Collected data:
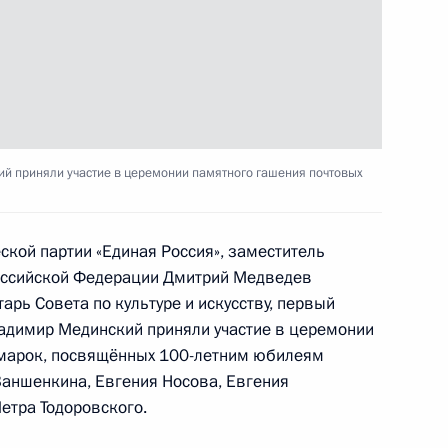
 для участников СВО
ства
й приняли участие в церемонии памятного гашения почтовых
жправсоглашения между
дничестве
ской партии «Единая Россия», заместитель
оссийской Федерации Дмитрий Медведев
арь Совета по культуре и искусству, первый
адимир Мединский приняли участие в церемонии
 марок, посвящённых 100-летним юбилеям
 особые права при
аншенкина, Евгения Носова, Евгения
ов боевых действий
етра Тодоровского.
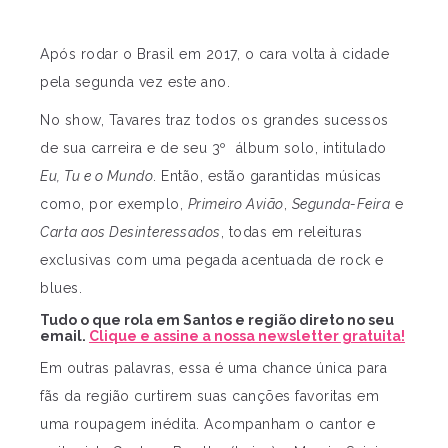
Após rodar o Brasil em 2017, o cara volta à cidade
pela segunda vez este ano.
No show, Tavares traz todos os grandes sucessos
de sua carreira e de seu 3º álbum solo, intitulado
Eu, Tu e o Mundo
. Então, estão garantidas músicas
como, por exemplo,
Primeiro Avião
,
Segunda-Feira
e
Carta aos Desinteressados
, todas em releituras
exclusivas com uma pegada acentuada de rock e
blues.
Tudo o que rola em Santos e região direto no seu
email.
Clique e assine a nossa newsletter gratuita!
Em outras palavras, essa é uma chance única para
fãs da região curtirem suas canções favoritas em
uma roupagem inédita. Acompanham o cantor e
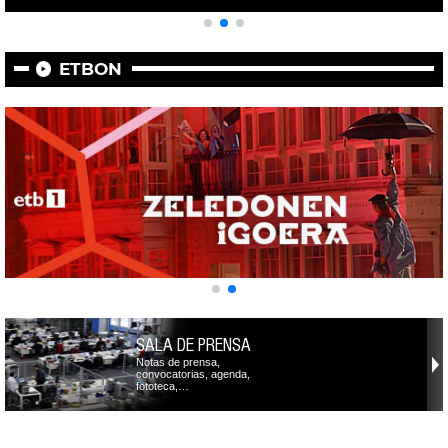
ETBON
SALA DE PRENSA
Notas de prensa,
convocatorias, agenda,
fototeca,…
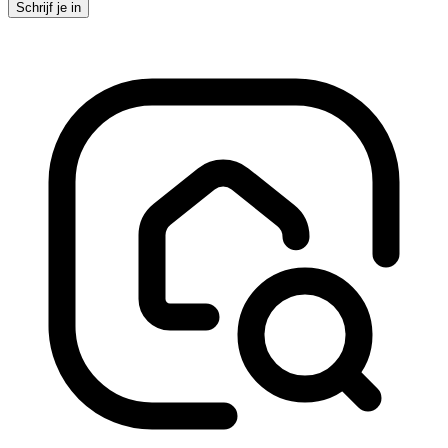
Schrijf je in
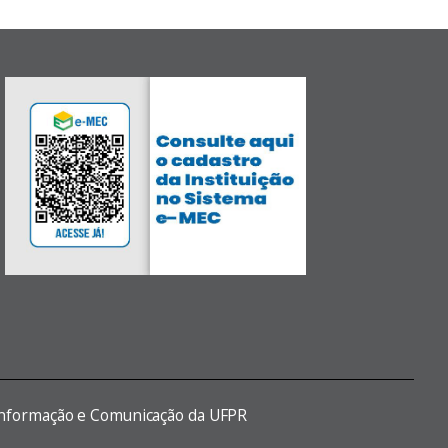
 Informação e Comunicação da UFPR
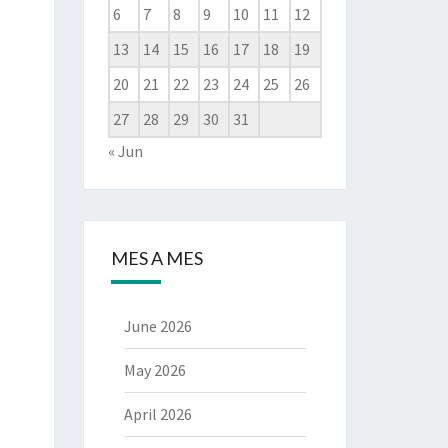
6
7
8
9
10
11
12
13
14
15
16
17
18
19
20
21
22
23
24
25
26
27
28
29
30
31
« Jun
MES A MES
June 2026
May 2026
April 2026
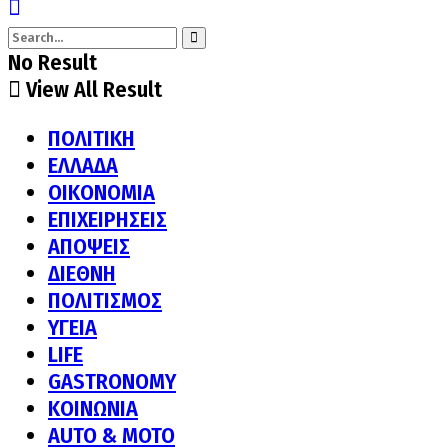
No Result
View All Result
ΠΟΛΙΤΙΚΗ
ΕΛΛΑΔΑ
ΟΙΚΟΝΟΜΙΑ
ΕΠΙΧΕΙΡΗΣΕΙΣ
ΑΠΟΨΕΙΣ
ΔΙΕΘΝΗ
ΠΟΛΙΤΙΣΜΟΣ
ΥΓΕΙΑ
LIFE
GASTRONOMY
ΚΟΙΝΩΝΙΑ
AUTO & MOTO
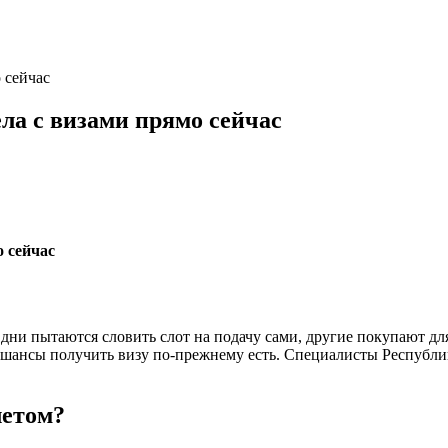
 сейчас
ела с визами прямо сейчас
дни пытаются словить слот на подачу сами, другие покупают для
 шансы получить визу по-прежнему есть. Специалисты Республик
летом?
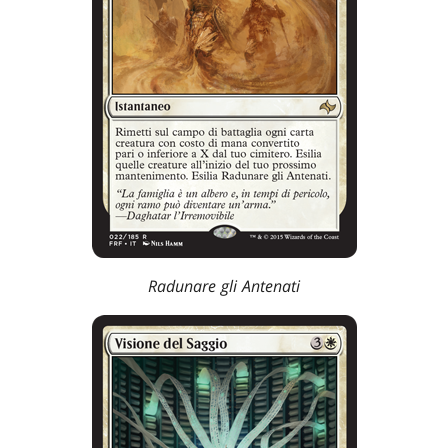
Radunare gli Antenati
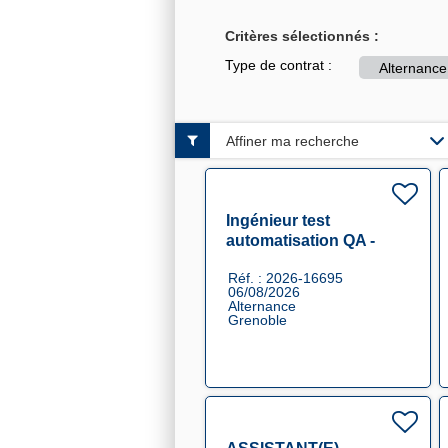
Critères sélectionnés :
Type de contrat :
Alternance
Affiner ma recherche
Ingénieur test
automatisation QA -
Alternance F/H
Réf. : 2026-16695
06/08/2026
Alternance
Grenoble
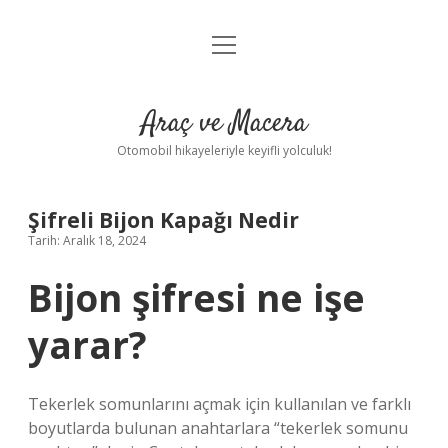
menüyü
Anasayfa
aç
Gizlilik Politikası
Araç ve Macera
Yasal Uyarı
Otomobil hikayeleriyle keyifli yolculuk!
Hakkımızda
Şifreli Bijon Kapağı Nedir
Tarih: Aralık 18, 2024
Bijon şifresi ne işe
yarar?
Tekerlek somunlarını açmak için kullanılan ve farklı
boyutlarda bulunan anahtarlara “tekerlek somunu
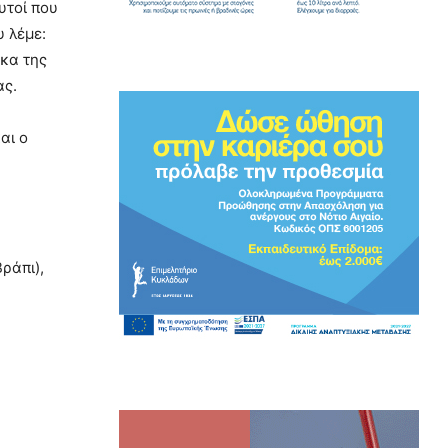
υτοί που
υ λέμε:
κα της
ας.
αι ο
ράπι),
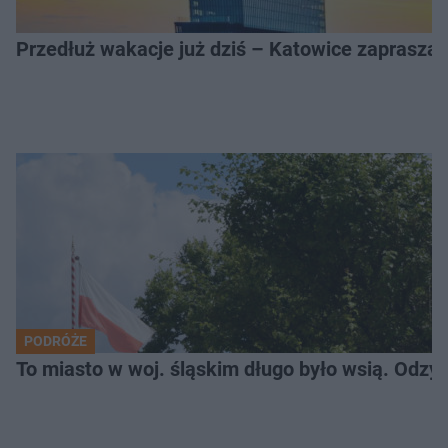
Przedłuż wakacje już dziś – Katowice zapraszaj
PODRÓŻE
To miasto w woj. śląskim długo było wsią. Odzy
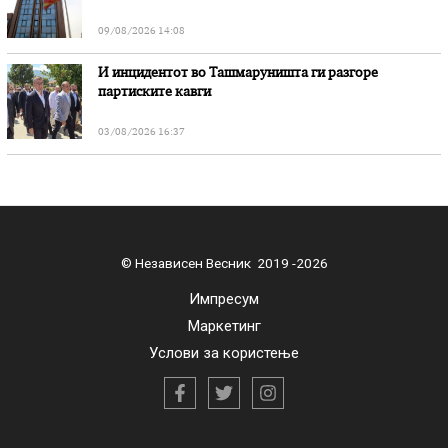
09/08/2026 14:08
И инцидентот во Ташмаруништa ги разгоре
партиските кавги
03/08/2026 16:37
© Независен Весник 2019 -2026
Импресум
Маркетинг
Услови за користење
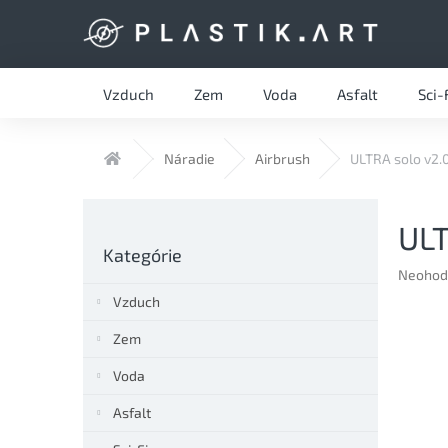
Prejsť
na
obsah
Vzduch
Zem
Voda
Asfalt
Sci-
Domov
Náradie
Airbrush
ULTRA solo v2.
B
ULT
o
Preskočiť
č
Kategórie
kategórie
n
Prieme
Neohod
hodnote
ý
Vzduch
produkt
p
je
a
Zem
0,0
n
z
Voda
e
5
l
hviezdič
Asfalt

▸ **Work task**
Each of the entries above must be output exactly, with none of the pictures.

▸ **Response area**
 для участников СВО
ства
й приняли участие в церемонии памятного гашения почтовых
жправсоглашения между
дничестве
ской партии «Единая Россия», заместитель
оссийской Федерации Дмитрий Медведев
арь Совета по культуре и искусству, первый
адимир Мединский приняли участие в церемонии
 марок, посвящённых 100-летним юбилеям
 особые права при
аншенкина, Евгения Носова, Евгения
ов боевых действий
етра Тодоровского.
Após rodar o Brasil em 2017, o cara volta à cidade
pela segunda vez este ano.
No show, Tavares traz todos os grandes sucessos
de sua carreira e de seu 3º álbum solo, intitulado
Eu, Tu e o Mundo
. Então, estão garantidas músicas
como, por exemplo,
Primeiro Avião
,
Segunda-Feira
e
Carta aos Desinteressados
, todas em releituras
exclusivas com uma pegada acentuada de rock e
blues.
Tudo o que rola em Santos e região direto no seu
email.
Clique e assine a nossa newsletter gratuita!
Em outras palavras, essa é uma chance única para
fãs da região curtirem suas canções favoritas em
uma roupagem inédita. Acompanham o cantor e
ETBON
SALA DE PRENSA
Notas de prensa,
convocatorias, agenda,
fototeca,…
Schrijf je in
 Informação e Comunicação da UFPR
6
7
8
9
10
11
12
13
14
15
16
17
18
19
20
21
22
23
24
25
26
27
28
29
30
31
« Jun
MES A MES
June 2026
May 2026
April 2026
No Result
View All Result
ΠΟΛΙΤΙΚΗ
ΕΛΛΑΔΑ
ΟΙΚΟΝΟΜΙΑ
ΕΠΙΧΕΙΡΗΣΕΙΣ
ΑΠΟΨΕΙΣ
ΔΙΕΘΝΗ
ΠΟΛΙΤΙΣΜΟΣ
ΥΓΕΙΑ
LIFE
GASTRONOMY
ΚΟΙΝΩΝΙΑ
AUTO & MOTO
 сейчас
ела с визами прямо сейчас
дни пытаются словить слот на подачу сами, другие покупают для
 шансы получить визу по-прежнему есть. Специалисты Республик
летом?
Radunare gli Antenati
Critères sélectionnés :
Type de contrat :
Alternance
Affiner ma recherche
Ingénieur test
automatisation QA -
Alternance F/H
Réf. : 2026-16695
06/08/2026
Alternance
Grenoble
menüyü
Anasayfa
aç
Gizlilik Politikası
Araç ve Macera
Yasal Uyarı
Otomobil hikayeleriyle keyifli yolculuk!
Hakkımızda
Şifreli Bijon Kapağı Nedir
Tarih: Aralık 18, 2024
Bijon şifresi ne işe
yarar?
Tekerlek somunlarını açmak için kullanılan ve farklı
boyutlarda bulunan anahtarlara “tekerlek somunu
υτοί που
υ λέμε:
κα της
ας.
αι ο
ράπι),
Przedłuż wakacje już dziś – Katowice zapraszaj
PODRÓŻE
To miasto w woj. śląskim długo było wsią. Odzy
09/08/2026 14:08
И инцидентот во Ташмаруништa ги разгоре
партиските кавги
03/08/2026 16:37
© Независен Весник 2019 -2026
Импресум
Маркетинг
Услови за користење
Prejsť
na
obsah
Vzduch
Zem
Voda
Asfalt
Sci-
Domov
Náradie
Airbrush
ULTRA solo v2.
B
ULT
o
Preskočiť
č
Kategórie
kategórie
n
Prieme
Neohod
hodnote
ý
Vzduch
produkt
p
je
a
Zem
0,0
n
z
Voda
e
5
l
hviezdič
Asfalt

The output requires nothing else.